Alguns estão já a ter, de alguma forma, continuidade, como é o caso da integração digital da cadeia de abastecimento, cujos conhecimentos adquiridos estão agora a ser usados no TexP@ct, ou do desenvolvimento do passaporte digital do produto, que está a ser testado a grande escala na Zeitreel.
Quanto ao futuro da digitalização na indústria têxtil e vestuário, João Oliveira acredita que terá de passar pelos dados, não só pela sua recolha, mas, sobretudo, pela sua utilização. «São precisos contextos de gestão que puxem pelos dados», destaca. Também a legislação europeia relativa ao passaporte digital do produto irá acelerar a transformação digital da indústria. «Há de chegar o tempo em que a marca não vai só pedir à indústria portuguesa que faça as peças, mas também que lhe dê informação sobre as mesmas.

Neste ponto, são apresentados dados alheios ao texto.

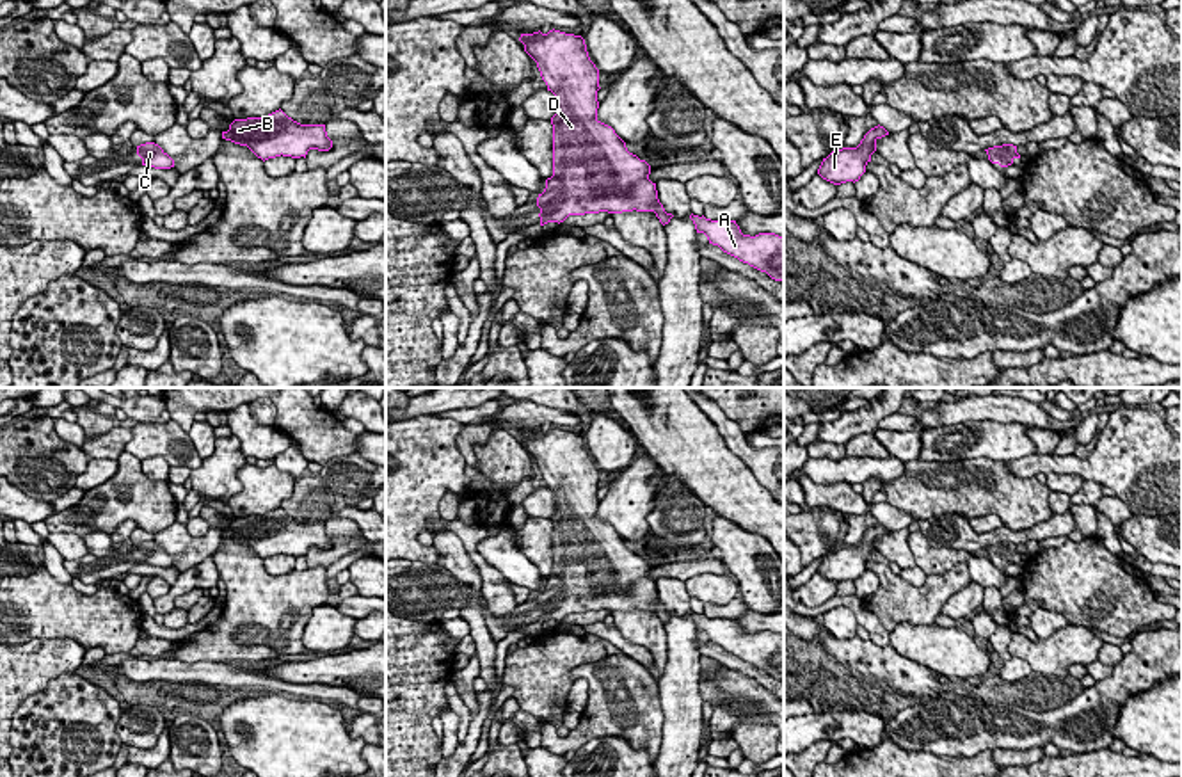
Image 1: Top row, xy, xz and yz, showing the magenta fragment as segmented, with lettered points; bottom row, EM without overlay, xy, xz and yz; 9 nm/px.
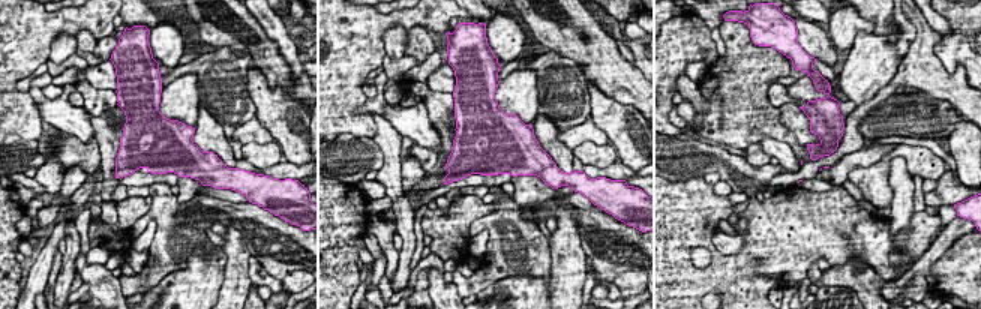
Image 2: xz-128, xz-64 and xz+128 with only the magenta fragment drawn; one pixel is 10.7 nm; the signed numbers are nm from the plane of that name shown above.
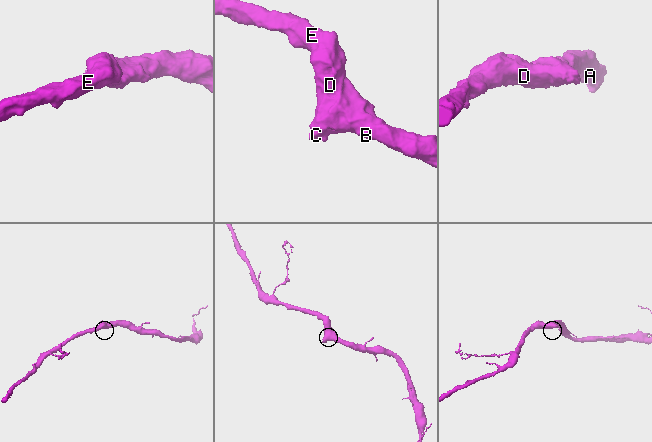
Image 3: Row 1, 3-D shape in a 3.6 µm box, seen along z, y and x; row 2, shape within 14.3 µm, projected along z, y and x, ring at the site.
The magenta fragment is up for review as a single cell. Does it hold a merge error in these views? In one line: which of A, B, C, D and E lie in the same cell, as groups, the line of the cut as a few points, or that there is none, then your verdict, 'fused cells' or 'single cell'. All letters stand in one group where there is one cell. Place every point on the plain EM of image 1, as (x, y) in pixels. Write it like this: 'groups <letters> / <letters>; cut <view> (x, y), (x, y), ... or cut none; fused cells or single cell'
groups A B C D E; cut none; single cell

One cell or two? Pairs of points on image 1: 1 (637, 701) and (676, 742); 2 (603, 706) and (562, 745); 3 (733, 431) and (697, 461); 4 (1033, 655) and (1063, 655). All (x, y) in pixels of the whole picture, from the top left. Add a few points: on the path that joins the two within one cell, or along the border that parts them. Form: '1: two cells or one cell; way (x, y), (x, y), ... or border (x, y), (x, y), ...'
1: two cells; border (656, 687), (662, 712), (658, 758)
2: one cell; way (598, 717), (573, 740)
3: two cells; border (697, 406), (713, 424), (724, 443), (750, 470)
4: one cell; way (1040, 655), (1056, 655)

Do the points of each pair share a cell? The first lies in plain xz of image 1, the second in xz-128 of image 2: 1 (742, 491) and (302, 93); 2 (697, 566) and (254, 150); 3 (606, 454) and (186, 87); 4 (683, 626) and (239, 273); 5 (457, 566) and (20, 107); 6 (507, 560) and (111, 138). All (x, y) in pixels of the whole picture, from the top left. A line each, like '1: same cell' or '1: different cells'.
1: same cell
2: different cells
3: same cell
4: same cell
5: different cells
6: different cells

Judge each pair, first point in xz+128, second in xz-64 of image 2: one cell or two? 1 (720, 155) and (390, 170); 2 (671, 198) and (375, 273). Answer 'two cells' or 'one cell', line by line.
1: two cells
2: two cells

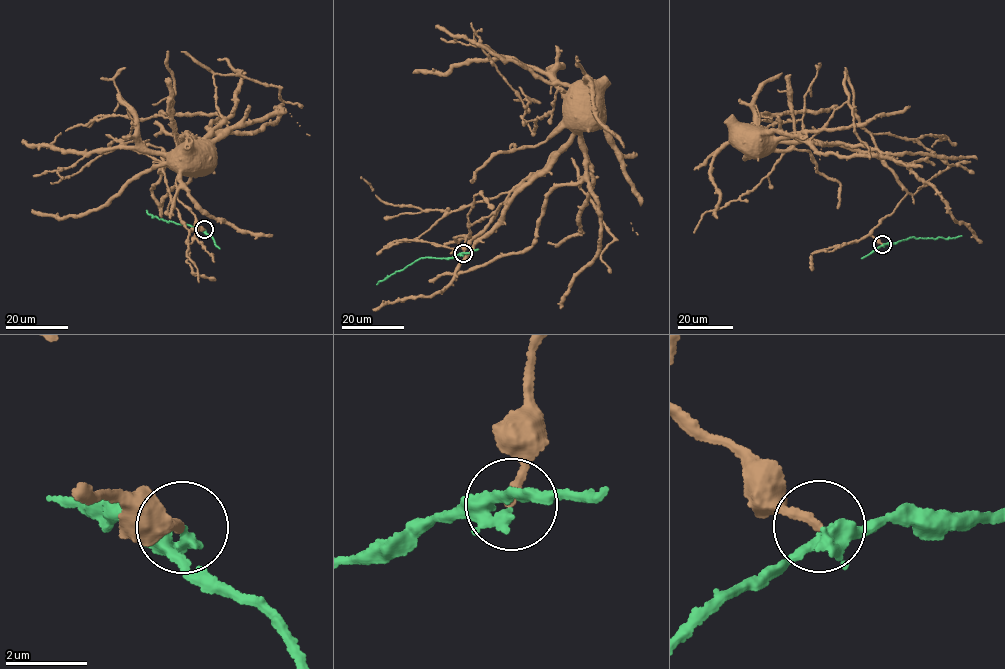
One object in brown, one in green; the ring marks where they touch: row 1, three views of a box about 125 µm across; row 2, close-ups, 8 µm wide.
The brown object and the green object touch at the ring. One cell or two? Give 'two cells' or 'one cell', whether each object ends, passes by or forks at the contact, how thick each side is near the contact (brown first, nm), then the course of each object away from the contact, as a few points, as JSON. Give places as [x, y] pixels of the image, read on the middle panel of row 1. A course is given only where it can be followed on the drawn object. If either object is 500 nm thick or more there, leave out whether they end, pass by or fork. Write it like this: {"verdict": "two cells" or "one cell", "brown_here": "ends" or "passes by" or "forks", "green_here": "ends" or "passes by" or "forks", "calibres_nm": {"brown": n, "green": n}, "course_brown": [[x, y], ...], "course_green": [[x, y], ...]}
{"verdict": "two cells", "brown_here": "ends", "green_here": "passes by", "calibres_nm": {"brown": 220, "green": 200}, "course_brown": [[463, 253], [469, 236], [455, 237], [465, 245], [483, 231], [568, 141], [578, 118], [580, 86], [586, 80]], "course_green": [[463, 254], [443, 258], [420, 257], [376, 284]]}

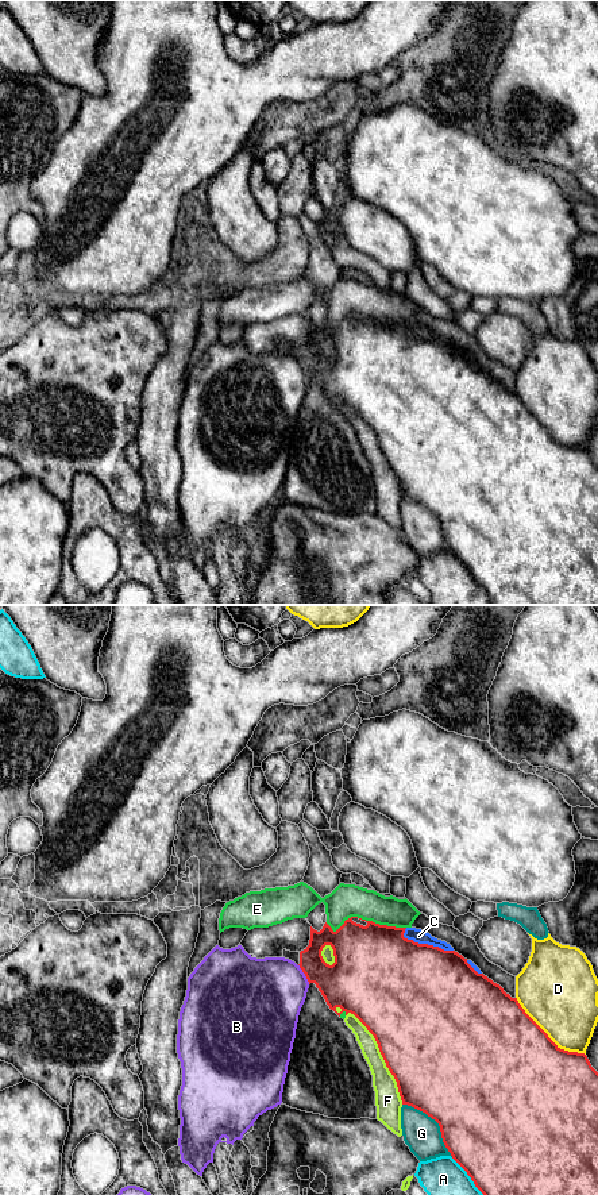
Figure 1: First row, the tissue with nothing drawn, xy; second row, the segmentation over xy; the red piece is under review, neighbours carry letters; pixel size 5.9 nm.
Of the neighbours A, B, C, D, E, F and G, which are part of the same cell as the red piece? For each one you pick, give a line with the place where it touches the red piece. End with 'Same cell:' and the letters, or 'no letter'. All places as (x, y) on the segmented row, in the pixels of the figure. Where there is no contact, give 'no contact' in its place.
Same cell: no letter

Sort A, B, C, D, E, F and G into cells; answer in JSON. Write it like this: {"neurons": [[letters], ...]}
{"neurons": [["A"], ["B"], ["C"], ["D"], ["E", "F"], ["G"]]}

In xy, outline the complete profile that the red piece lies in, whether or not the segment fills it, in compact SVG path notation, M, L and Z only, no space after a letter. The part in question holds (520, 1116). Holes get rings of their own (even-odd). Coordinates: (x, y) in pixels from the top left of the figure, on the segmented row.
M358 917L346 920L336 932L327 922L320 932L310 926L309 945L301 952L283 949L282 957L294 961L302 970L309 984L316 984L331 1010L339 1017L343 1011L346 1015L354 1014L374 1036L386 1067L397 1082L402 1105L425 1113L439 1123L445 1148L483 1195L598 1195L598 1072L587 1056L560 1049L525 1013L517 998L512 998L499 984L478 974L458 952L408 940L404 937L406 928L373 921L366 921L367 925L363 926L354 922L354 918ZM325 945L333 949L332 965L321 956Z

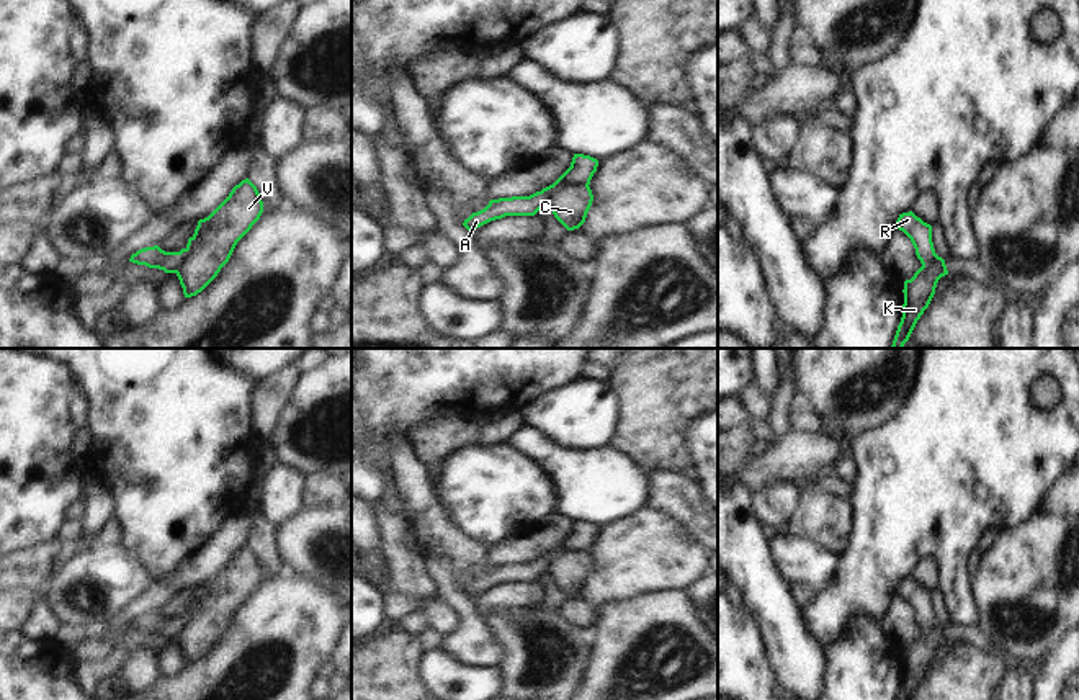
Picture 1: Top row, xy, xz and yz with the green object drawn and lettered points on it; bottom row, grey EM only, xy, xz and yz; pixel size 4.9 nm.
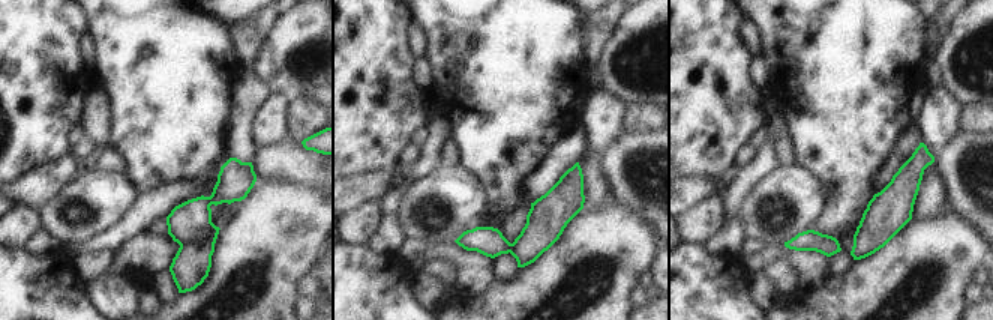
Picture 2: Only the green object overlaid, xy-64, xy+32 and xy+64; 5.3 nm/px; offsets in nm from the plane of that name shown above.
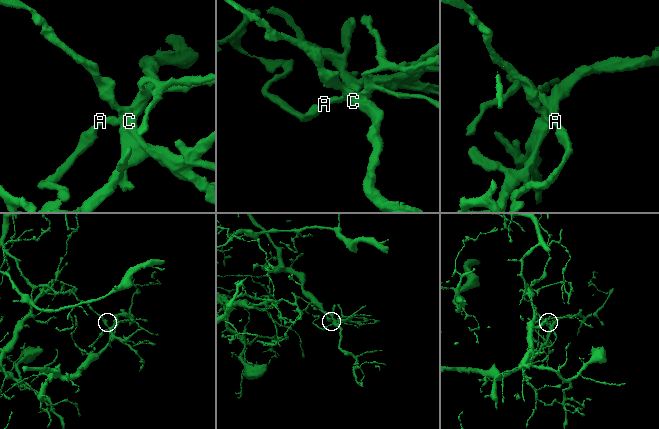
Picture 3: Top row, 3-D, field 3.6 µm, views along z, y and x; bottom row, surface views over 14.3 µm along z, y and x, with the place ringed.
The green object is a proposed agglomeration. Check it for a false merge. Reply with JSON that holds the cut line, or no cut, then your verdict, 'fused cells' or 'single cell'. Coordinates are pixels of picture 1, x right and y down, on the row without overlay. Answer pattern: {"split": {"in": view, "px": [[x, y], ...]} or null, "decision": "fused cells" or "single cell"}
{"split": {"in": "xy", "px": [[203, 586], [198, 609], [175, 638]]}, "decision": "fused cells"}

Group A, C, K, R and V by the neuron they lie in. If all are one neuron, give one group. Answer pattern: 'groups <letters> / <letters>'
groups A R / C K V

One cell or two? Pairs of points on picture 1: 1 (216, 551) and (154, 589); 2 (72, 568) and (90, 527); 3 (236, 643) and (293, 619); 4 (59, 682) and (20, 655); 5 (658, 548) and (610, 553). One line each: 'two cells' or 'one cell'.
1: one cell
2: two cells
3: one cell
4: one cell
5: one cell

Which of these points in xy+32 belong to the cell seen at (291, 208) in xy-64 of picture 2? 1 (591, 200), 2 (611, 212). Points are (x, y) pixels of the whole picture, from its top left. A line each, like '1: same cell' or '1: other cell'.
1: other cell
2: same cell

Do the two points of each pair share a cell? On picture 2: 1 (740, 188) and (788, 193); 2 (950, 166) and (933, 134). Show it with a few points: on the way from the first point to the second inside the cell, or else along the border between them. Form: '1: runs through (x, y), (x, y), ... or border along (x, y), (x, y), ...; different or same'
1: border along (777, 166), (740, 202), (738, 223); different
2: border along (959, 131), (933, 155); different

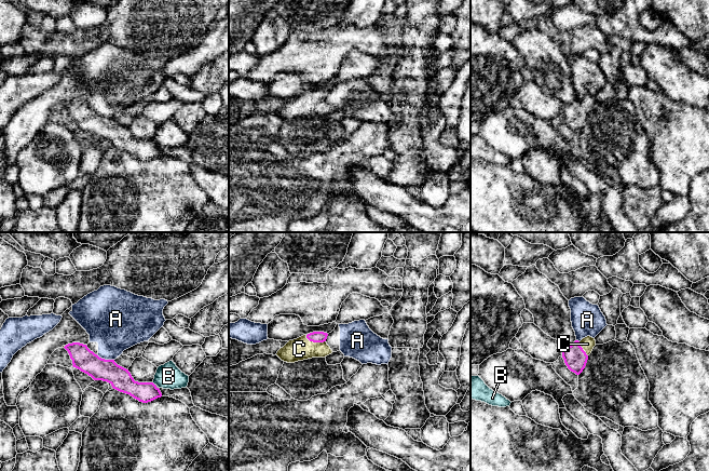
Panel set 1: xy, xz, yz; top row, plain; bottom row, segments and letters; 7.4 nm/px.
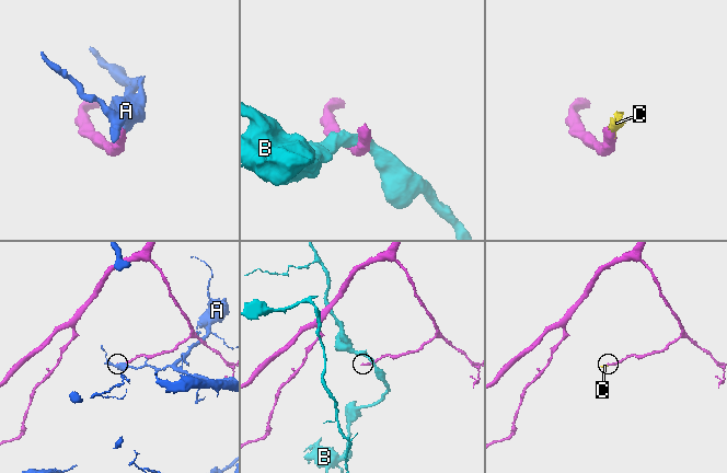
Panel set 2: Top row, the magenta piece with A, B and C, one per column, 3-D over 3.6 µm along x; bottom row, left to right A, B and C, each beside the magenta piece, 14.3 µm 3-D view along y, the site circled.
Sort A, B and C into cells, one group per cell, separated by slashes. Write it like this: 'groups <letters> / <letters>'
groups A / B / C

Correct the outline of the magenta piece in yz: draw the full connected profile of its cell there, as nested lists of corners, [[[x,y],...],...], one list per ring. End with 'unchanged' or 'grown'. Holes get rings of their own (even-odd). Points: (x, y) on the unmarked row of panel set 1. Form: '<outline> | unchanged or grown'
[[[587,94],[581,99],[575,98],[571,104],[563,105],[562,116],[568,126],[580,133],[585,126],[588,113],[595,104],[595,96]]] | grown

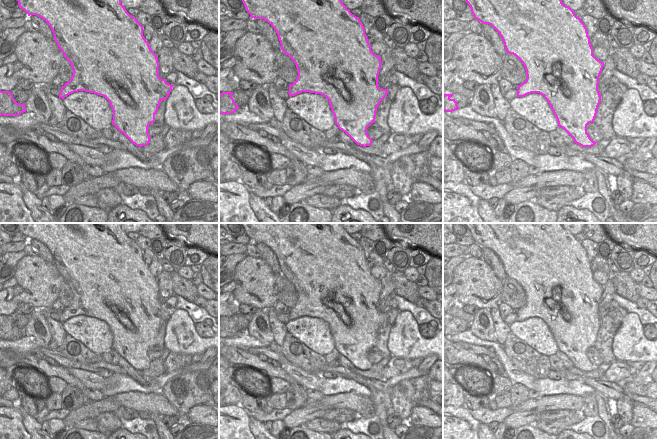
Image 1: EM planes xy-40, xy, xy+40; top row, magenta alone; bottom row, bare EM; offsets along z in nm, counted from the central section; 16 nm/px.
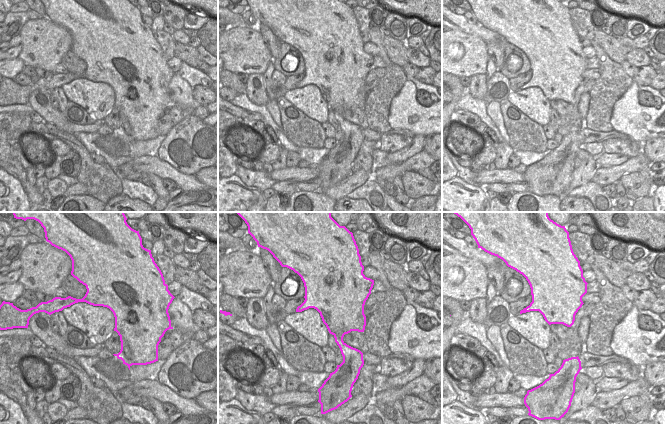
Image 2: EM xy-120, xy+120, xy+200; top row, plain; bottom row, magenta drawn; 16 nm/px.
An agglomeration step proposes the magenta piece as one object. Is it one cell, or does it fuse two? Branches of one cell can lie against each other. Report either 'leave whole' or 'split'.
leave whole

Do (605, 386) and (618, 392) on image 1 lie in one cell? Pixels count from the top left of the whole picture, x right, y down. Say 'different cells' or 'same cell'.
same cell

O sector deve estar preparado para meter as t-shirts num contentor, mas também dizer estão aqui os dados dessas t-shirts e dar o produto digital equivalente».
Por último, será a robótica a entrar no chão de fábrica. «A robótica pode ser um grande complemento à automação e, no futuro, poderá mesmo substituir aquilo que hoje em dia são tarefas que achamos que só as mãos de uma pessoa são capazes de fazer. E nós, o CITEVE, em conjunto com outras entidades, estamos agora a lançar iniciativas e projetos nessa temática. Queremos que daqui a três anos apareçam no mercado soluções que introduzam verdadeiramente robótica no sector têxtil», conclui João Oliveira.